Another new feature is called S Voice Drive which is an in-car version of S Voice and S Translator and a feature that can automatically translate between a number of languages. We’ve also seen Swiftkey confirm that it has enhanced the Galaxy S4′s keyboard with its technology, something that could make it better than the stock Android keyboard found in Android 4.2 Jelly Bean.

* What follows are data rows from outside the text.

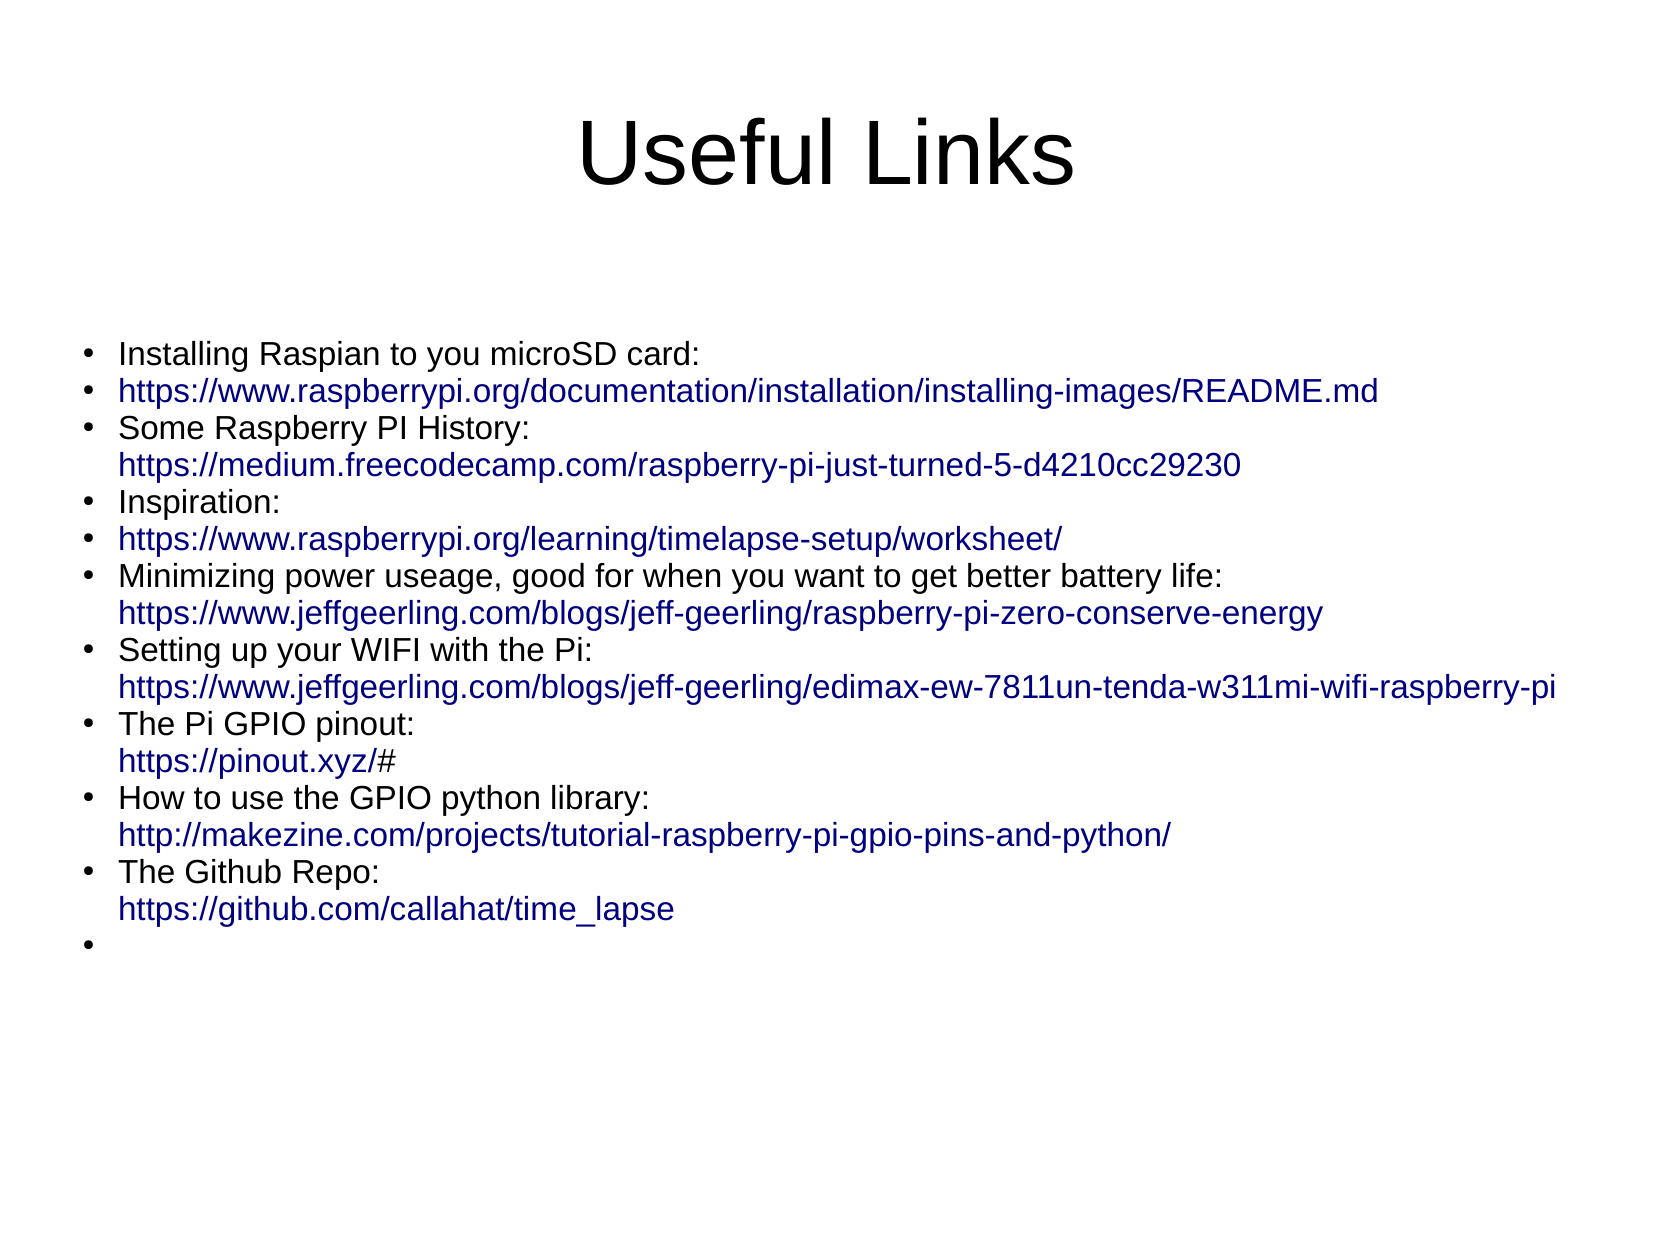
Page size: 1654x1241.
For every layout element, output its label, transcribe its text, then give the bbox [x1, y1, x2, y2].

title Useful Links [82, 49, 1571, 257]
subtitle Installing Raspian to you microSD card: https://www.raspberrypi.org/documentation/installation/installing-images/README.md Some Raspberry PI History: https://medium.freecodecamp.com/raspberry-pi-just-turned-5-d4210cc29230 Inspiration: https://www.raspberrypi.org/learning/timelapse-setup/worksheet/ Minimizing power useage, good for when you want to get better battery life: https://www.jeffgeerling.com/blogs/jeff-geerling/raspberry-pi-zero-conserve-energy Setting up your WIFI with the Pi: https://www.jeffgeerling.com/blogs/jeff-geerling/edimax-ew-7811un-tenda-w311mi-wifi-raspberry-pi The Pi GPIO pinout: https://pinout.xyz/# How to use the GPIO python library: http://makezine.com/projects/tutorial-raspberry-pi-gpio-pins-and-python/ The Github Repo: https://github.com/callahat/time_lapse [82, 290, 1571, 1010]
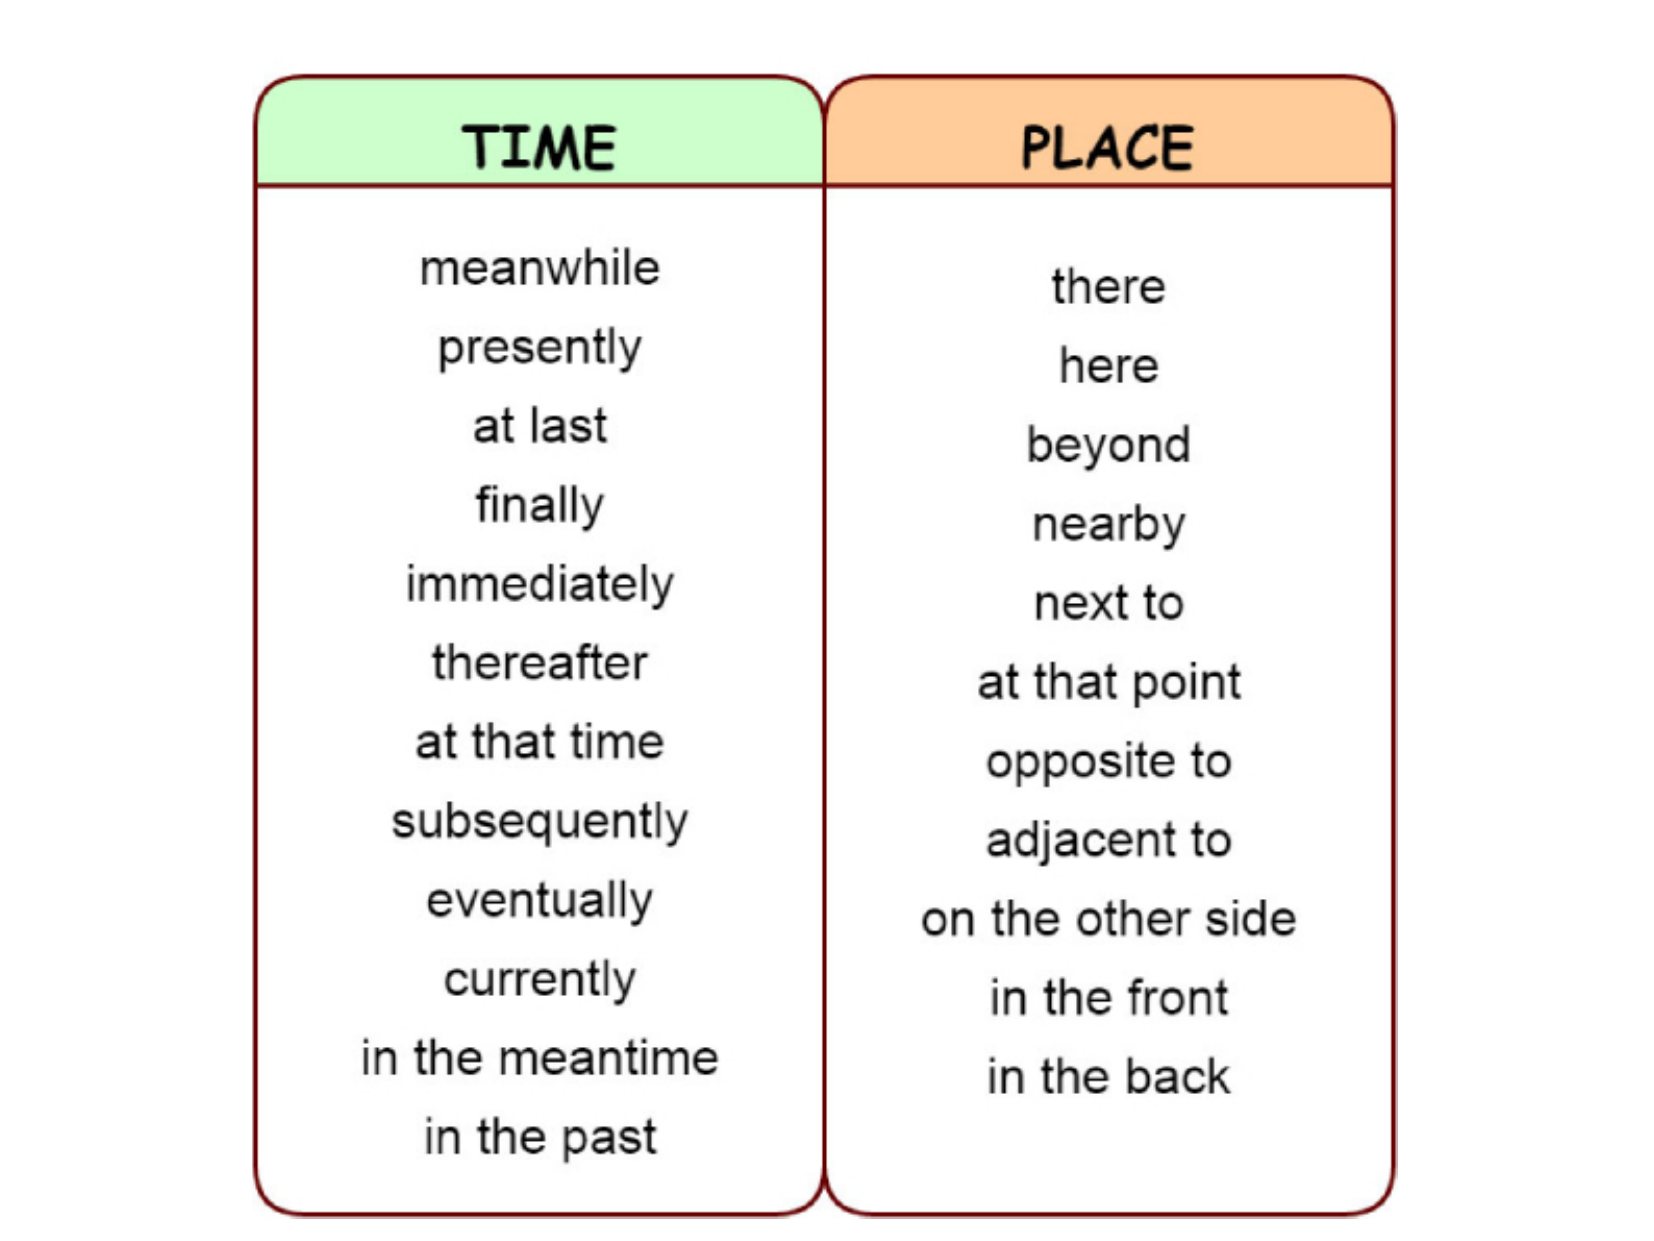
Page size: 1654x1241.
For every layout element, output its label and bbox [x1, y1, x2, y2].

While the Motorola Droid RAZR MAXX HD arrived with Android 4.0 Ice Cream on board, it was updated to Android 4.1 Jelly Bean last year. It will also likely be the benefactor of Android 4.2 Jelly Bean at some point this year but Motorola has yet to confirm the update for arrival.
The Motorola Droid RAZR MAXX HD isn’t a Nexus and therefore, like the Galaxy S4, doesn’t come with vanilla Android software. Instead, it comes with a skin, referred to as MotoBlur.

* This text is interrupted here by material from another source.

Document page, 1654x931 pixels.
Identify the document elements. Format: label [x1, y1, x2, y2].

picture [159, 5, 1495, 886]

MotoBlur isn’t as overwhelming as HTC’s Sense or Samsung’s TouchWiz. This means that it won’t come with the powerful features that Samsung’s software brings to the table but it also won’t be as intrusive.
The first thing that users will likely notice is the circles widget which display the time, date, weather and battery life on the main home screen. Missed calls and new texts show up in place of the clock.
Of course, while the Motorola device doesn’t have the same smart features that Samsung’s Galaxy S4 has, it does have a smart feature of its own. The Droid RAZR MAXX HD features Motorola’s Smart Actions which can do things like turn settings on and off based on time and location.
It’s not as powerful as Samsung’s software, but it’s also a bit more toned down so those looking for a more Android experience when it comes to software will want to look closely at the Droid RAZR MAXX HD.
One of the nice things about Samsung’s Galaxy devices is that consumers can always count on them to be available on a number of carriers in the United States and elsewhere.
In the U.S., the Galaxy S4 follows in the footsteps of the Galaxy S3 and the Galaxy Note 2 as it will be available on the five largest service providers in the United States.
AT&T, Sprint, T-Mobile, U.S. Cellular and Verizon have confirmed the Galaxy S4 for their 4G LTE networks. Sprint MVNO Ting and pre-paid carrier Cricket Wireless will also host the Galaxy S4 as well.
The Motorola Droid RAZR MAXX HD is also an LTE enabled phone though unlike the Galaxy S4, the Droid RAZR MAXX HD and its massive battery are confined to one network, Verizon’s.
Verizon is the only carrier to release Droid-branded devices and thus, the Droid RAZR MAXX HD is only available on Verizon’s network. Fortunately, Verizon’s is the largest 4G LTE network in the land, dwarfing those of AT&T, Sprint and T-Mobile by hundreds of markets.
Until a few days ago, the Samsung Galaxy S4 price, at least in the United States, remained a mystery. Samsung failed to reveal it at the launch event and carriers remained mum on the subject. However, finally, we had a breakthrough.
AT&T has confirmed that it will be offering it for $250 on-contract though it’s unclear if that price is attached to the device’s 16GB, 32GB or 64GB model. Given that AT&T appears set to charge $250 for the 32GB HTC One, the lowest possible storage space, we imagine that that price could be for the 16GB variant.
If true, it means that the device could be $50 more expensive than the Samsung Galaxy S3 was, across the board. Sprint, U.S. Cellular, and Verizon have not revealed pricing.
As for T-Mobile, it will be carrying the Galaxy S4 starting at $99. That price though will be the minimum down payment, not a subsidized price. That’s due to T-Mobile shifting to off-contract pricing entirely.
The Motorola Droid RAZR MAXX HD pricing on the other hand is as clear as day. The device commands a $199.99 price tag from Verizon, down from its initial $299.99 price and is much cheaper through avenues like Amazon.
Through Amazon, the Droid RAZR MAXX HD is a much cheaper, $80 on-contract, a price tag that won’t be found attached to the Galaxy S4 until much later in the year.